Meanwhile, in the basement of the Catholic cathedral the Episcopal prelate of Northern
California, Bishop Marc Andrus was excluded from the event going on upstairs, apparently
because, in a letter to his diocese a week earlier, he had dared to question Catholic "theology"
that tells us homosexuality is "intrinsically evil" and rebukes all science that teaches the exact
opposite.

So much for interfaith ecumenical spirit.

But most ominous of all on this "Installation Day" is the report that outside the Cathedral was a group of hundreds of "Neocatechists" celebrating the installation of this new archbishop who is a member (as is the new archbishop of Los Angeles) of Opus Dei.

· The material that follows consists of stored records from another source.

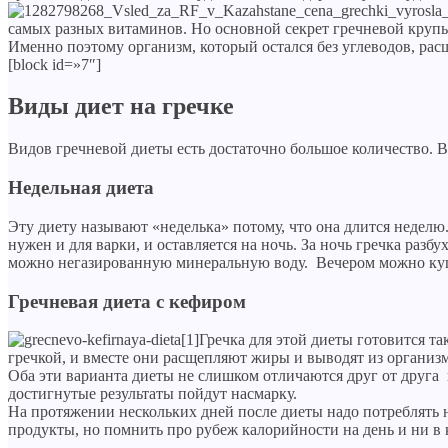
самых разных витаминов. Но основной секрет гречневой крупы 
Именно поэтому организм, который остался без углеводов, рас
[block id=»7″]
Виды диет на гречке
Видов гречневой диеты есть достаточно большое количество. В
Недельная диета
Эту диету называют «неделька» потому, что она длится неделю.
нужен и для варки, и оставляется на ночь. За ночь гречка разбу
можно негазированную минеральную воду. Вечером можно кушат
Гречневая диета с кефиром
Гречка для этой диеты готовится та
гречкой, и вместе они расщепляют жиры и выводят из организм
Оба эти варианта диеты не слишком отличаются друг от друга
достигнутые результаты пойдут насмарку.
На протяжении нескольких дней после диеты надо потреблять н
продукты, но помнить про рубеж калорийности на день и ни в к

Here is where the real scary story looms.

What is the Neocatechist movement?

It is, like Opus Dei, a neo-fascist Catholic sect. I discuss the Neocatechist sect in my recent book, The Pope's War: Why Ratzinger's Secret Crusade Has Imperiled the Church and How It Can Be Saved (where I also lay bare the truths behind the hyper-secretive -- and influential -- Opus Dei sect).

The Neocatechist movement is highly secretive but boasts 1.5 million followers in 106 countries, supports 70 seminaries, and is called "the most powerful neoconservative movement in the church."

The founder, Kiko Arguello, is "the nearest thing to a televangelist that we have in Spain" and is "one of the most powerful men in the Catholic Church." After his conversion from agnosticism, like a good convert, he became more papist than the pope. Key to his catechesis is sexuality. He claims that homosexuality "is a sickness that can be cured." He rejects condoms and teaches that "25% fail." He encourages having as many children as possible -- members average five children per family. Pope John Paul II was an ardent admirer of Kiko, and the pope's personal secretary, Stanislaw Dziwisz (now a cardinal in Poland and a fierce opponent of separation of church and state, who is deeply resented there and is the same person who charged $50,000 for private Masses with the pope), is their champion.

Kiko's followers include 3,000 priests and 1,500 seminarians. They organize many "religious demonstrations" that are in fact political ones, and, like Dziwisz, they rally against the separation of church and state.

Cardileone's ardent support and fundraising for Proposition 8 is only the tip of the iceberg. The Pope's deliberate appointment of this homophobic Opus Dei bishop is not just an insult to San Francisco and its citizens and its values: It is an ultimate act in cynicism.

Since he is still in his 50s, San Francisco and environs is stuck with him probably for twenty years. In Oakland, where he was previously bishop, most clergy and Catholics are dancing in the streets that they are rid of him. In San Francisco, Good Luck. It is a time of religious darkness.

Watch the man carefully and all his Opus Dei and neo-catechumenist minions just as you keep an eye on the Opus Dei members of the Supreme Court and media.